Thursday, August 8, 2013

TOS Review - Legacy Documentaries

Like everyone else at the time, I watched Little House on the Prairie growing up, however, as an adult, I would not look back and say I was a fan.  
I didn't like Pa Ingalls.  I think it was his hair.  
Now that Julianna is getting older and growing out of a lot of the younger programs, I wanted to look for something wholesome that we could all enjoy.  Full circle back to Little House.  Julianna loves them and I will admit, I am enjoying them much more now than in my early years.  The sad thing is, a show like this, which is easily considered a classic, would not be made for today's TV viewers.  Not necessarily because they wouldn't want  to watch it, but that the production companies wouldn't make it.  Just confirms our decision not to have cable.  I digress.  ;-)


Dean Butler was one of the Little House actors. He played a minor character named Almanzo Wilder. (Just kidding!) Considering that Laura Ingalls married Almanzo Wilder, he played a pretty big part. He now has a production company named Legacy Documentaries that has created three DVDs honoring the heritage of Little House: Almanzo Wilder: Life Before Laura, Pa's Fiddle: The Music of America and The Legacy of Laura Ingalls Wilder (available through the Laura Ingalls Wilder Historic Home and Museum website.)  Laura's DVD is what we chose to review.


My musings:

The Legacy of Laura Ingalls Wilder is a well done documentary.  It has a nice blend still photographs, live action reenactments and beautiful art and music throughout.  The story begins after Laura is already married to Almanzo Wilder and focuses on how Laura and Almanzo began their life together and all the hardships they faced....physically and financially.
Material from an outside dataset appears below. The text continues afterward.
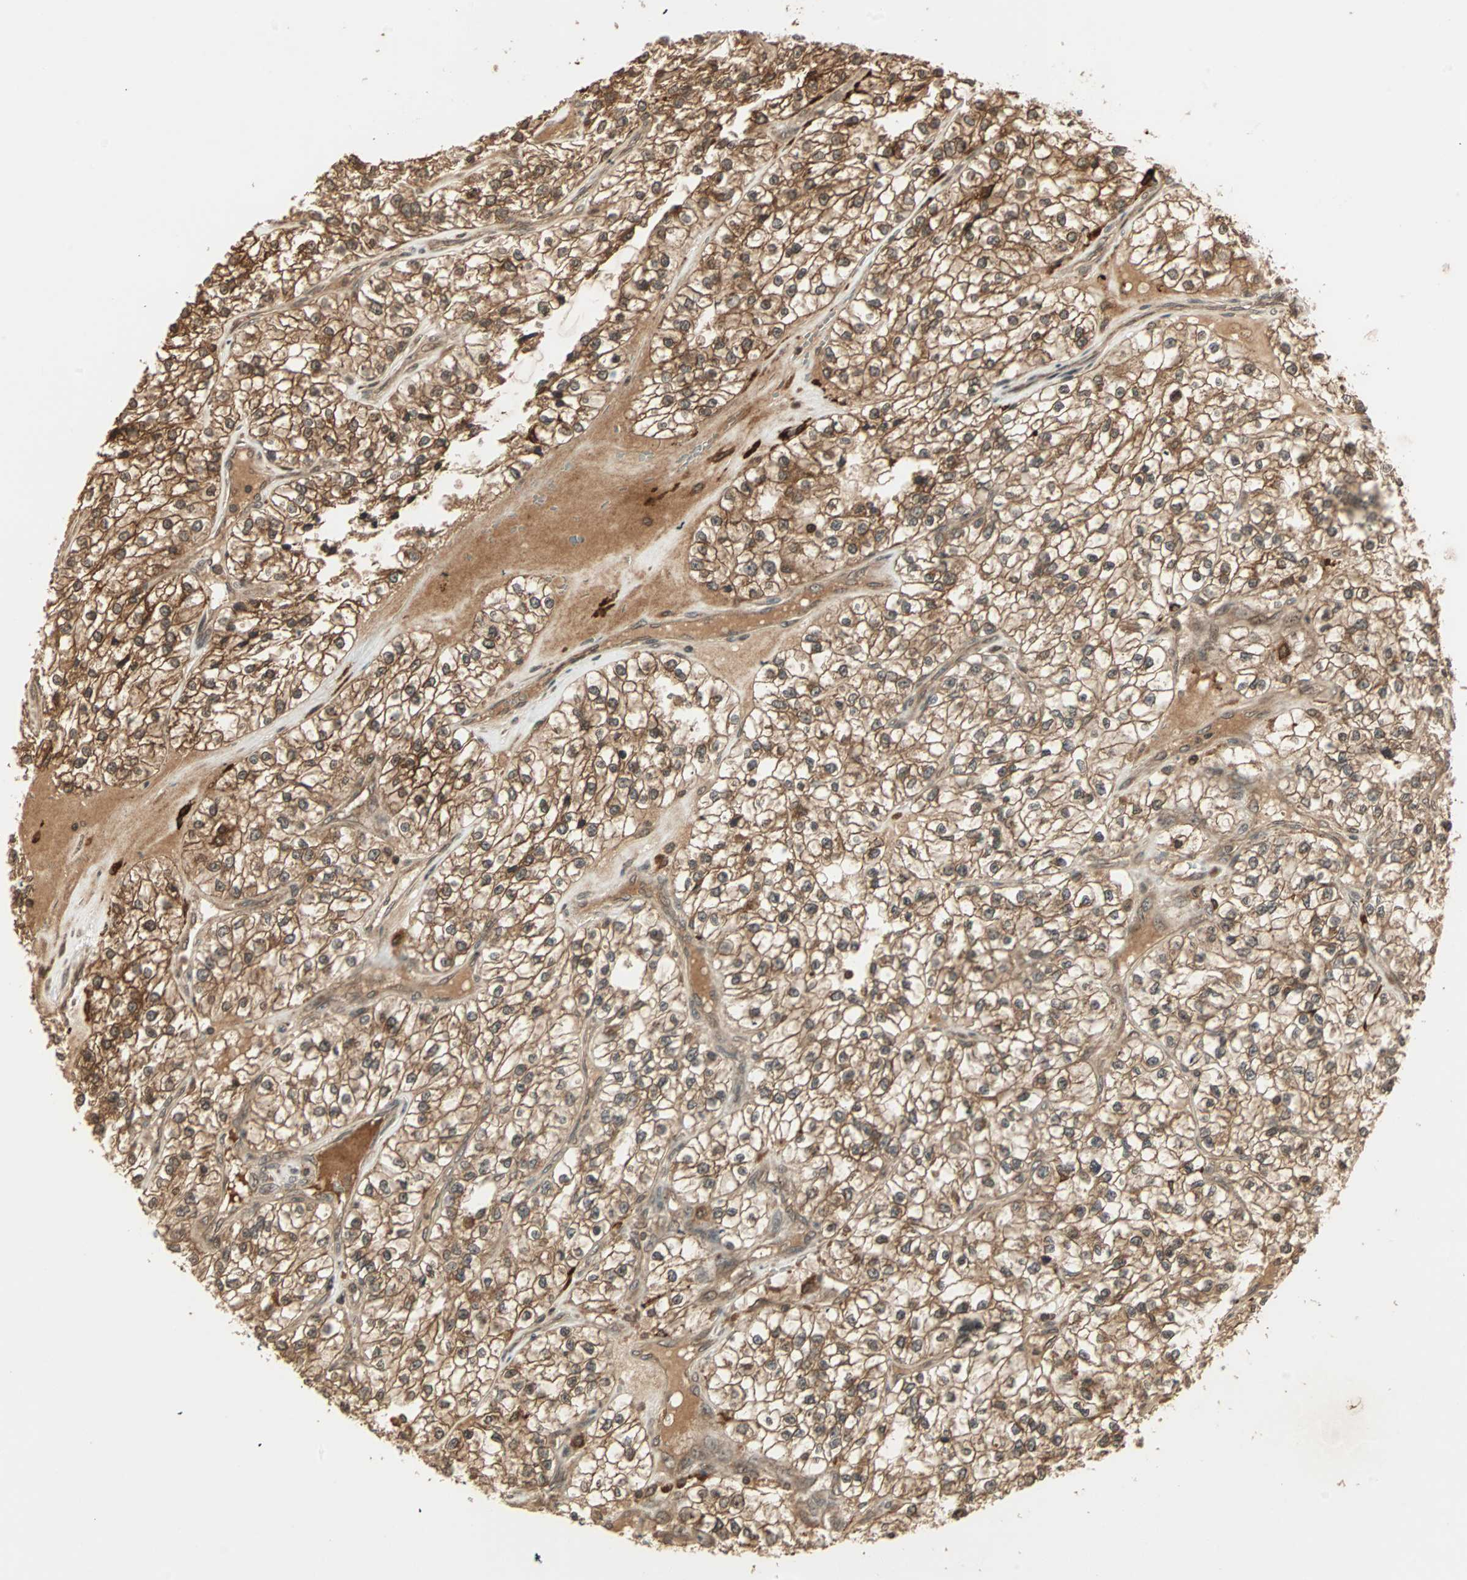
{"staining": {"intensity": "strong", "quantity": ">75%", "location": "cytoplasmic/membranous"}, "tissue": "renal cancer", "cell_type": "Tumor cells", "image_type": "cancer", "snomed": [{"axis": "morphology", "description": "Adenocarcinoma, NOS"}, {"axis": "topography", "description": "Kidney"}], "caption": "Immunohistochemistry histopathology image of neoplastic tissue: renal adenocarcinoma stained using immunohistochemistry (IHC) reveals high levels of strong protein expression localized specifically in the cytoplasmic/membranous of tumor cells, appearing as a cytoplasmic/membranous brown color.", "gene": "RFFL", "patient": {"sex": "female", "age": 57}}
She actually begins her professional writing career as a columnist in a local newspaper writing about topics from a farmer's wife point of view.  She developed her writing through journal entries begun as her family (while she was growing up) was traveling across the West and through letters written to Almanzo when she was visiting her daughter, Rose Wilder Lane, on the West Coast.  Rose and Laura had a rocky relationship, but, through her literary connections, she did help get her mother's foot into the publishing door.  It was through these connections that Laura's first book was published as a children's novel, Little House in the Big Woods.  It was quite a success and Laura was even signed to a three book deal.  
Her second book, Farmer Boy, was rejected on her first draft.  During this time, one of the greatest difficulties in her relationship with her daughter was faced when Rose used, without permission, her mother's ideas and characters from her first failed publishing attempt, Pioneer Girl, in a work of her own.  It never said how Laura reacted to this, but only that Rose realized that she hurt her mother and tried to make amends by helping with research for the revisions on Farmer Boy.  The remainder of the documentary highlights how the rest of her books came to be and how the series ended.  As well as, the awards and accolades achieved and then the deaths of both Almanzo and herself.  
Unfortunately, Julianna wasn't really interested in the documentary, but both Michael and I found it interesting.  I would definitely say it would be best for older elementary school aged students and above.

The Legacy of Laura Ingalls Wilder DVD is around 75 minutes and includes bonus footage:  Director's Diary and trailers for the Almanzo and Pa's Fiddle DVDs.  If you are a Little House fan, I would recommend that you add this documentary (and maybe the others too!) to your library.